The list of artists who recorded songs by Marilyn and Alan Bergman is a veritable who’s who of American popular music, including Frank Sinatra, Tony Bennett, Rosemary Clooney and Ray Charles. In 2011, Barbra Streisand paid tribute to the Bergmans with the Grammy-nominated album What Matters Most.
Among the dozens of songs whose lyrics they penned together are “Nice and Easy,” “How Do You Keep the Music Playing,” “What Are You Doing the Rest of Your Life?”, and theme songs to hit TV shows Good Times, Alice and Maude.
Early in her career, Marilyn was one of the few women songwriters to achieve major success. In 1985, she became the first woman elected to the Board of Directors of the American Society of Authors and Publishers (ASCAP).
Marilyn Bergman described how she and her husband worked together in a 2007 interview with WHYY’s Fresh Air: “When we write, we sing as we write. Because lyrics, unlike poetry, are meant to be sung. So he’s always sung and most of the time it’s Alan, who would demonstrate the song for the artist or the producer, director, whoever was on the receiving end of the song.”

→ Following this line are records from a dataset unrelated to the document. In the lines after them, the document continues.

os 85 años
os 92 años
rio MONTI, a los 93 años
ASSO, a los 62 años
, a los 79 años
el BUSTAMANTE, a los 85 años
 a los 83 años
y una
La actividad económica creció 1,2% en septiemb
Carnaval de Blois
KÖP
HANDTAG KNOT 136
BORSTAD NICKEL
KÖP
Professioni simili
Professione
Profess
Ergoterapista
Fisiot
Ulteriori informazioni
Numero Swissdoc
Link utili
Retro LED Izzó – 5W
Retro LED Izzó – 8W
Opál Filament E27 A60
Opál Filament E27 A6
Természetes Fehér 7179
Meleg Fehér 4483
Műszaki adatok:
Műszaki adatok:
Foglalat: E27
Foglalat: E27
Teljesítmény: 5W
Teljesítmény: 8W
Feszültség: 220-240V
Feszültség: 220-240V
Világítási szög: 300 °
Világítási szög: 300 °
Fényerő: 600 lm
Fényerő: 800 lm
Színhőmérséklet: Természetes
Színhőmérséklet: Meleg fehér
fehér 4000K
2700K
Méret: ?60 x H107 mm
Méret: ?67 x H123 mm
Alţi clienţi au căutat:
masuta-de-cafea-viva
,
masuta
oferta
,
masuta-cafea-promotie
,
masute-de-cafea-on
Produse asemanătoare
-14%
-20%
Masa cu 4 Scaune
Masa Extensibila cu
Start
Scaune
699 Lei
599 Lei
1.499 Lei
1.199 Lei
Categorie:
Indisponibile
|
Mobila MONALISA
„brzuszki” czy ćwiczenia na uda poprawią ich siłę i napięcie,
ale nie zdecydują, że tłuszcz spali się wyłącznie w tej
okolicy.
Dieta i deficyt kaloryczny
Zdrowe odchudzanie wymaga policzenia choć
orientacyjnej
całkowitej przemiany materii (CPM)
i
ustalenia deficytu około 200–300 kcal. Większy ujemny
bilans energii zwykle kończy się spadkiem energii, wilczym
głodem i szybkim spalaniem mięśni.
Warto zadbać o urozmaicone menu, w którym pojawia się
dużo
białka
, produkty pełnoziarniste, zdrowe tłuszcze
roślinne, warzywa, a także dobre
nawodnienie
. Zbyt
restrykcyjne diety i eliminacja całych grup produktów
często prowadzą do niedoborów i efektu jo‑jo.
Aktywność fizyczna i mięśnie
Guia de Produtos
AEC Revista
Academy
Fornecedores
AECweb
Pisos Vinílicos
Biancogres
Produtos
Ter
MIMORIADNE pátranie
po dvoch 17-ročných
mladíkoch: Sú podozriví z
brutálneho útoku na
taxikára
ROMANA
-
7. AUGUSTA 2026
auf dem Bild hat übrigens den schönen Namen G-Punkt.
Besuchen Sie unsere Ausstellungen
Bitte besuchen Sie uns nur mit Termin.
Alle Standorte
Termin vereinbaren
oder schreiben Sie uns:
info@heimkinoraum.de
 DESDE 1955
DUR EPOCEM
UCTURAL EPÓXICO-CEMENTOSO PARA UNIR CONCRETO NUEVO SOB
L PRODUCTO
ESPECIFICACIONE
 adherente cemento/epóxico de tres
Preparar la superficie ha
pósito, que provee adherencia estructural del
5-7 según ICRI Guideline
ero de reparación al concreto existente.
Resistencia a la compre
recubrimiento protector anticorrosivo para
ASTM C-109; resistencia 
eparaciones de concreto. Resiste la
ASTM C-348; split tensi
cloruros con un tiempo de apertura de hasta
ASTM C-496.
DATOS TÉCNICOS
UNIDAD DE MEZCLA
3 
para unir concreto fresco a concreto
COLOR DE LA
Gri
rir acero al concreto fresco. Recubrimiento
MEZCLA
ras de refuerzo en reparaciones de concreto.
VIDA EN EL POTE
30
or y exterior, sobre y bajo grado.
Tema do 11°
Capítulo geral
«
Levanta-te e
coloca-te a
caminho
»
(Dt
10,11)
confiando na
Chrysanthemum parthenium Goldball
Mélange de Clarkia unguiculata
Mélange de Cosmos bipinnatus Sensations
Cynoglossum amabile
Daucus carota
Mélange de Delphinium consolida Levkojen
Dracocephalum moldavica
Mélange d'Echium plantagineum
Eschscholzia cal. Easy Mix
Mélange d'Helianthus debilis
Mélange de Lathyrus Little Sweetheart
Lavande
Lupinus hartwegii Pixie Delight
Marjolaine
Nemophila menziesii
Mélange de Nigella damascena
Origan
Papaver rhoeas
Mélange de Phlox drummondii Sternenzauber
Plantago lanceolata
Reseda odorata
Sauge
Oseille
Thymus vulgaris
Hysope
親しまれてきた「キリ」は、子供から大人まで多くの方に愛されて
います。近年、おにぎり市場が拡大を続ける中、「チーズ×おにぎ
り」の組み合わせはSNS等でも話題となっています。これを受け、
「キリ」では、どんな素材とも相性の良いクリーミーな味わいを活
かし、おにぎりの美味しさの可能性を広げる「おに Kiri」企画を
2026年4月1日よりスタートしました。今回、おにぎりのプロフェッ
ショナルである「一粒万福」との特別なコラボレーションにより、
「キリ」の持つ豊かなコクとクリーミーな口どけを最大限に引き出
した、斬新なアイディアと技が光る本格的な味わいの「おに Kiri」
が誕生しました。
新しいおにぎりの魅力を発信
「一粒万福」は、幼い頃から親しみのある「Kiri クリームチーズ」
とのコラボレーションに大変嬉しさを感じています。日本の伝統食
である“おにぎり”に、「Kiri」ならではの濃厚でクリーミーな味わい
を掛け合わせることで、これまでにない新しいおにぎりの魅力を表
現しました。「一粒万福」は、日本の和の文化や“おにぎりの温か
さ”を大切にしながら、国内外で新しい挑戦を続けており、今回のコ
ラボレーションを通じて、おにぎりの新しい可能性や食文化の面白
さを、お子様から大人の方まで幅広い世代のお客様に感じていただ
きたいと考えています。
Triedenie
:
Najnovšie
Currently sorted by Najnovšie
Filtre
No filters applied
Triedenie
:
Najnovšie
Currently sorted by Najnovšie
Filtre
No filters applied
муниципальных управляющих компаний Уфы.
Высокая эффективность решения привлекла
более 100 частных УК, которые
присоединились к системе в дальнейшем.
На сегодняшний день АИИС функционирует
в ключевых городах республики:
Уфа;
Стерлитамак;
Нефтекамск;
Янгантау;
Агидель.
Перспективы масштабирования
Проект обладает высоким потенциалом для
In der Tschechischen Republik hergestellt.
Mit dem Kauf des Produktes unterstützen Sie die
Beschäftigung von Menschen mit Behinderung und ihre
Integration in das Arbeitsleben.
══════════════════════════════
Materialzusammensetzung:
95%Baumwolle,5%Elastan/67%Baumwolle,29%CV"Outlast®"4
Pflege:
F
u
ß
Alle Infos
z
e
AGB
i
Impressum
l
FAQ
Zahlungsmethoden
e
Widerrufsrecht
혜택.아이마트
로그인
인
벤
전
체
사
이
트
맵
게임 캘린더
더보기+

The couple collaborated with such composers as Marvin Hamlisch, Michel Legrand, Henry Mancini, Dave Grusin and Quincy Jones. Jones, with whom the Bergmans collaborated on songs for the 1967 movie In The Heat of The Night starring Sidney Poitier, paid tribute to the legendary lyricist in tweets.
“My dear, dear, beautiful Marilyn Bergman, to lose you this morning, so close to our brother Sidney, is just crushing me. You, along with your beloved Alan, were the epitome of Nadia Boulanger’s belief that ‘an artist can never be more or less than they are as a human being,” Jones wrote. He continued: “The secret weapon to your songwriting…the unconditional love in your heart for your family, friends, and community. Your lyrics an extension of your being.”
In addition to her husband, Alan, Marilyn is survived by their daughter and son-in-law Julie Bergman and iLan Azoulai, and her granddaughter, Emily Sender.